Canadian hog producers trying to take advantage of a federal loan loss reserve program say they’ve run up against lenders’ tough criteria for granting the government-backed loans.

That’s according to Jurgen Preugschas, president of the Canadian Pork Council, who said Wednesday at the Manitoba Swine Seminar in Winnipeg that financial institutions appear to be using much the same criteria as before the program was put in place.

The program, including up to $400 million in guarantees offered by the federal government, is meant to allow hog producers to restructure their debt and stretch out their payments over longer terms.

“It’s been good for those who have been able to access it and it’s close to $300 million now that has been approved under that program and it’s only 113 producers,” Preugschas, a farmer from Mayerthorpe, Alta., was quoted as saying on the hog industry-sponsored program Farmscape.
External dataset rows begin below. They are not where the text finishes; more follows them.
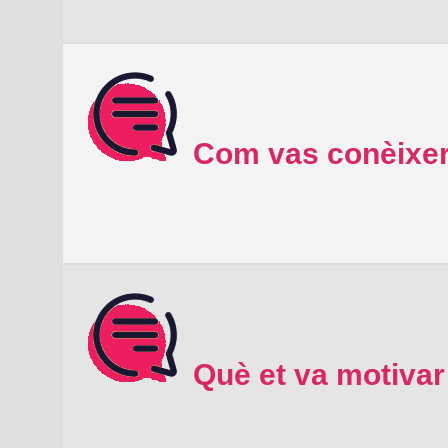
Com vas conèixer
Què et va motivar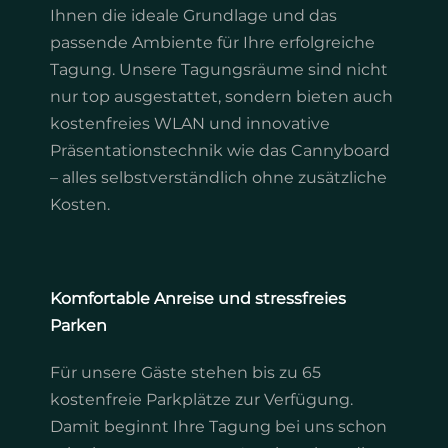
Ihnen die ideale Grundlage und das
passende Ambiente für Ihre erfolgreiche
Tagung. Unsere Tagungsräume sind nicht
nur top ausgestattet, sondern bieten auch
kostenfreies WLAN und innovative
Präsentationstechnik wie das Cannyboard
– alles selbstverständlich ohne zusätzliche
Kosten.
Komfortable Anreise und stressfreies
Parken
Für unsere Gäste stehen bis zu 65
kostenfreie Parkplätze zur Verfügung.
Damit beginnt Ihre Tagung bei uns schon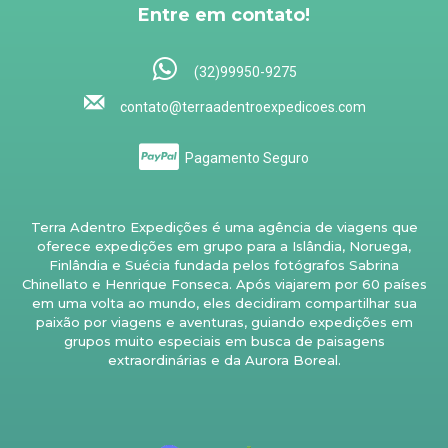
Entre em contato!
(32)99950-9275
contato@terraadentroexpedicoes.com
Pagamento Seguro
Terra Adentro Expedições é uma agência de viagens que
oferece expedições em grupo para a Islândia, Noruega,
Finlândia e Suécia fundada pelos fotógrafos Sabrina
Chinellato e Henrique Fonseca. Após viajarem por 60 países
em uma volta ao mundo, eles decidiram compartilhar sua
paixão por viagens e aventuras, guiando expedições em
grupos muito especiais em busca de paisagens
extraordinárias e da Aurora Boreal.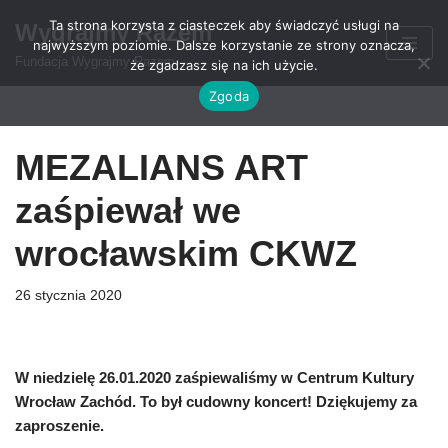
Ta strona korzysta z ciasteczek aby świadczyć usługi na
Wygrajmy Razem
najwyższym poziomie. Dalsze korzystanie ze strony oznacza,
Przejdź
Fundacja Wygrajmy Razem
że zgadzasz się na ich użycie.
do
Zgoda
treści
MEZALIANS ART
zaśpiewał we
wrocławskim CKWZ
26 stycznia 2020
W niedzielę 26.01.2020 zaśpiewaliśmy w Centrum Kultury
Wrocław Zachód. To był cudowny koncert! Dziękujemy za
zaproszenie.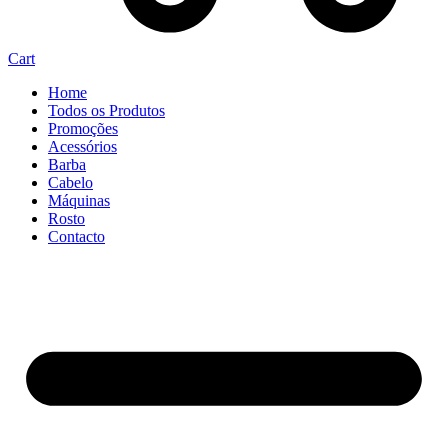
Cart
Home
Todos os Produtos
Promoções
Acessórios
Barba
Cabelo
Máquinas
Rosto
Contacto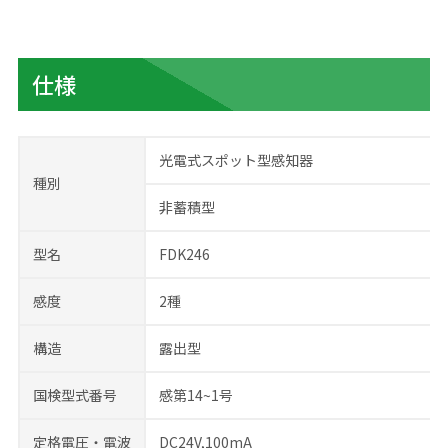
仕様
光電式スポット型感知器
種別
非蓄積型
型名
FDK246
感度
2種
構造
露出型
国検型式番号
感第14~1号
定格電圧・電波
DC24V,100mA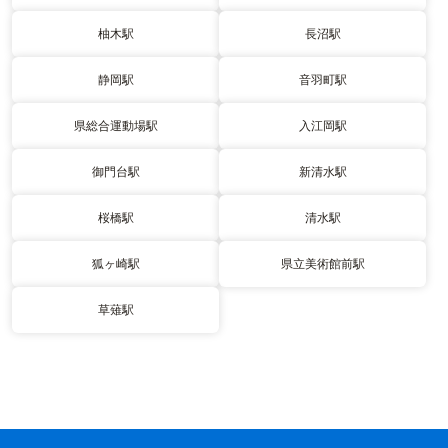
柚木駅
長沼駅
静岡駅
音羽町駅
県総合運動場駅
入江岡駅
御門台駅
新清水駅
桜橋駅
清水駅
狐ヶ崎駅
県立美術館前駅
草薙駅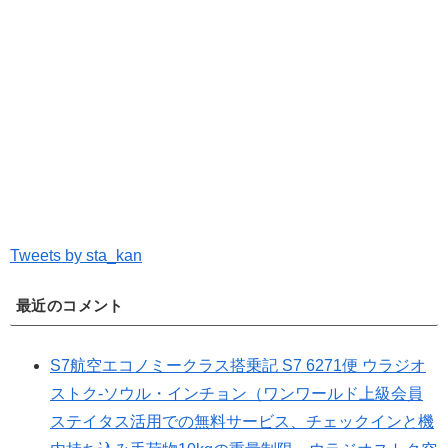
Tweets by sta_kan
最近のコメント
S7航空エコノミークラス搭乗記 S7 6271便 ウラジオ
ストク-ソウル・インチョン（ワンワールド上級会員
ステイタス活用での無料サービス、チェックインと機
“We expected a much higher uptake and I think there’s a combination of reasons for that and that’s the part that we’re disappointed in,” he said. “We feel that maybe the financial institutions need to put a higher value on the government guaranteed portion of the loan.”

Currently, however, the council is hearing that chartered banks and credit unions who are registered to lend under the program are “still lending with very similar criteria, even without the government-guaranteed portion,” Preugschas said.

Other producers, he said, don’t relish the thought of entering the loan loss reserve program only to have to pay off outstanding cash advances under the federal Advance Payments Program. Paying off APP funds owed is a first requirement for the loan loss reserve program.

Essentially, he told Farmscape, producers in the loan loss reserve program must choose to take a loan that is 100 per cent guaranteed by government (the APP advance) and replace it with a loan that puts some of the risk with the lender.

“Below expected”

However, according to a report in the Jan. 28 Manitoba Co-operator, application figures for the loan loss reserve program suggest not that farmers are being rejected, but that they’re just not yet applying.

“It’s well below expected demand for sure,” Farm Credit Canada senior vice-president Remi Lemoine told the Co-operator’s Ron Friesen.

Lemoine also suggested that in FCC’s case, the federal farm lender had already restructured many hog farmers’ loans well before the loan loss reserve program was launched last fall.

Other farmers, he said, may have already shed assets and reduced their herds to try and ride out the current market conditions for hogs. Still others, he said, may have simply got out of hog farming altogether.

Andrew Dickson, general manager for the Manitoba Pork Council, told the Co-operator he expected final figures from the program, which ends March 1, will be much higher than they are now.

But he also granted that many producers are already too deep in debt to meet the viability test required under the program.